After identifying which type of commercial property you should invest in, you probably wonder where you should consider investing. To answer this question you need to ask yourself what your investment objectives are. They could be to:
- Maximize leverage: you want to be able to borrow as much money as possible. If this is the case then most if not all properties in California will not meet your objective. Properties in California often offer 4 to 6 percents cap rate. This would require 40-65% down payment. So to maximize leverage you will need to invest outside of California where the cap rates are in the 7-9% ranges.
- Receive strong positive cash flow: most if not all of commercial properties that offer high cash flow are outside of California. These properties in turn allow you to maximize leverage, i.e. borrow up to 75% of the purchase price.
- Realize strong appreciation potential: if you invest in a right property at a good location (refer to the article “What location Means in Commercial Real Estate”) and right time, the biggest return often comes from appreciation. It’s hard to predict the potential for appreciation for a certain area. The fact the area has strong or weak appreciation in the past does not necessarily mean it will have similar appreciation in the future. However, if you choose to invest in a newer NNN-leased property on a main road in a growing or stable area with strict zoning, i.e. limited supplies of properties then your property has a better chance to appreciate in value. ACCA Training Course in Dubai
- More well-known metro areas that most people have an idea where these cities are.
- Growing cities.
These 2 factors will ensure your commercial property is in high demand so it’s easy to sell later and has low vacancy rate. You definitely don’t want to invest in a tiny little city located in a middle of nowhere or declining areas where it is easy to buy but hard to sell.
This article is not intended to list all the areas in the country where you should consider investing. Rather it is meant to high light a few major metro areas that you should consider; However if you have ruled out or have not considered these two metro areas, you probably don’t know what you are missing!
- Atlanta Metro Area, GA: This is a clean and modern area which has taken off since the Summer Olympics in 1996. Atlanta metro is one of the fastest growing markets in the country where the cost of doing business is 97% of the national market. It has well-developed transportation network. The Hartfield-Jackson Atlanta airport is the world busiest airport. It’s not an accident that UPS chose Atlanta as the main sorting center for all of its domestic next day air packages. All of UPS air packages have to be flown here for sorting before flying to their final destinations. The Atlanta Hartfield-Jackson airport is rarely shut down due to bad weather so UPS planes can fly in and depart day or night 365 days a year. Atlanta has been able to attract various companies due to well-developed infrastructure and low business costs: Home Depot, Coca Cola, CNN, Delta Airlines, UPS, Walmart, Bell South, AT&T, IBM, and Kroger. This is the place where Center of Disease Control (CDC) and the world largest Georgia Aquarium are located. The median cost of a home is around $180K in Atlanta compared to about $770K in Santa Clara.

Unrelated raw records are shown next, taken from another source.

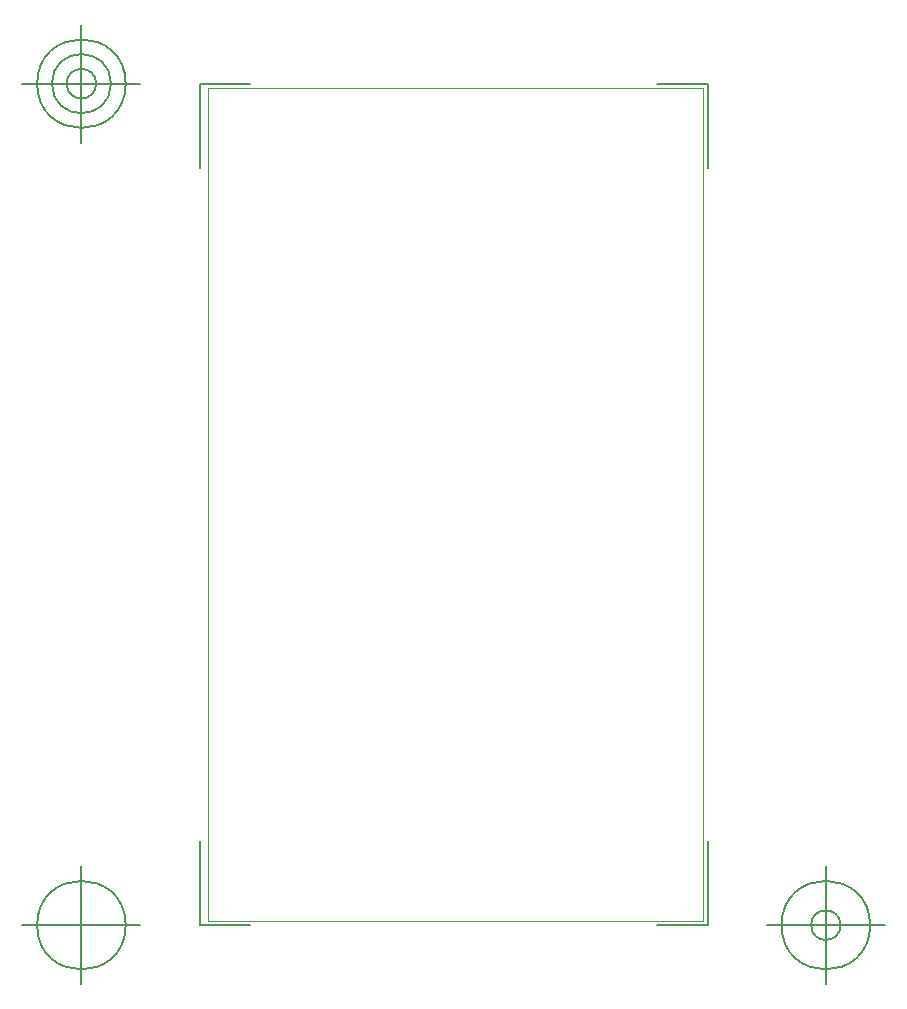
<source format=gbr>
G04 Generated by Ultiboard 11.0 *
%FSLAX25Y25*%
%MOIN*%

%ADD10C,0.00004*%
%ADD11C,0.00500*%


G04 ColorRGB 00FFFF for the following layer *
%LNBoard Outline*%
%LPD*%
%FSLAX25Y25*%
%MOIN*%
G54D10*
X-2500Y-27500D02*
X162500Y-27500D01*
X162500Y-27500D02*
X162500Y250000D01*
X162500Y250000D02*
X-2500Y250000D01*
X-2500Y250000D02*
X-2500Y-27500D01*
G54D11*
X-5400Y-29000D02*
X-5400Y-950D01*
X-5400Y-29000D02*
X11540Y-29000D01*
X164000Y-29000D02*
X147060Y-29000D01*
X164000Y-29000D02*
X164000Y-950D01*
X164000Y251500D02*
X164000Y223450D01*
X164000Y251500D02*
X147060Y251500D01*
X-5400Y251500D02*
X11540Y251500D01*
X-5400Y251500D02*
X-5400Y223450D01*
X-25085Y-29000D02*
X-64455Y-29000D01*
X-44770Y-48685D02*
X-44770Y-9315D01*
X-59534Y-29000D02*
G75*
D01*
G02X-59534Y-29000I14764J0*
G01*
X183685Y-29000D02*
X223055Y-29000D01*
X203370Y-48685D02*
X203370Y-9315D01*
X188606Y-29000D02*
G75*
D01*
G02X188606Y-29000I14764J0*
G01*
X198449Y-29000D02*
G75*
D01*
G02X198449Y-29000I4921J0*
G01*
X-25085Y251500D02*
X-64455Y251500D01*
X-44770Y231815D02*
X-44770Y271185D01*
X-59534Y251500D02*
G75*
D01*
G02X-59534Y251500I14764J0*
G01*
X-54613Y251500D02*
G75*
D01*
G02X-54613Y251500I9843J0*
G01*
X-49691Y251500D02*
G75*
D01*
G02X-49691Y251500I4921J0*
G01*

M00*

</source>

As a result, the population in this area has experienced tremendous growth. The North East suburbs, e.g. Duluth, Lawrenceville are more prosperous where population has increased 20-30% from 2000 to 2005. The current cap rate for Atlanta metro is around 7-8.5% which offers high cash flow and maximizes leverage while offers strong potential for appreciation. The leases in this area are also very favorable to landlord: NNN leases with tenants also paying for property management fees.
- Dallas/Fort Worth Metropolitan Area, TX: this is the fourth largest metro and one of the fastest growing markets in the US. It is home of 19 Fortune 500 companies: Southwest Airlines, Texas instruments, EDS, JCPenney, Kimberly Clark, ExxonMobil to name a few. The area offers an excellent transportation network, affordable housing (median cost of a home is around $150K range), and unparalleled lifestyle at reasonable cost (Cost of Living Index is 89 compared with about 170 for San Francisco which means earning 89 cents there is equivalent to $1.70 in San Francisco). Dallas Fort Worth International Airport handled 57 million passengers in 2004 and ranked the world’s third busiest airport. The rise of telecommunications and hi-tech industry in 1990s led to unprecedented growth for this area. It is forecasted this region will add another 500,000 jobs by 2010. Dallas Northern suburb is a high income, fast growing and new area. This consists of small cities such as Coppell, Keller, Denton, Flower Mound, and Colleyville with very high median household income, e.g. $80-110K/year. This area has strict zoning so there are limited supplies of commercial properties available. Commercial properties available for sale in the Dallas metro are in general fairly new and good quality. The cap rate for this region is around 7-7.5% which is very decent compared to California.
It’s important to invest in the right property and the right area to meet your investment objectives. You should work with a company who specializes in commercial real estate who can advise you on where to invest. When investing outside California, you will need to hire a property manager to take care of the tenants and the property for you. In the coming issue, you will learn about issues you should know about property management.
Disclaimer: information in this article is deemed reliable but not guaranteed to be correct. There is no implied or expressed guarantee regarding results of your investment should you take the advice from this article.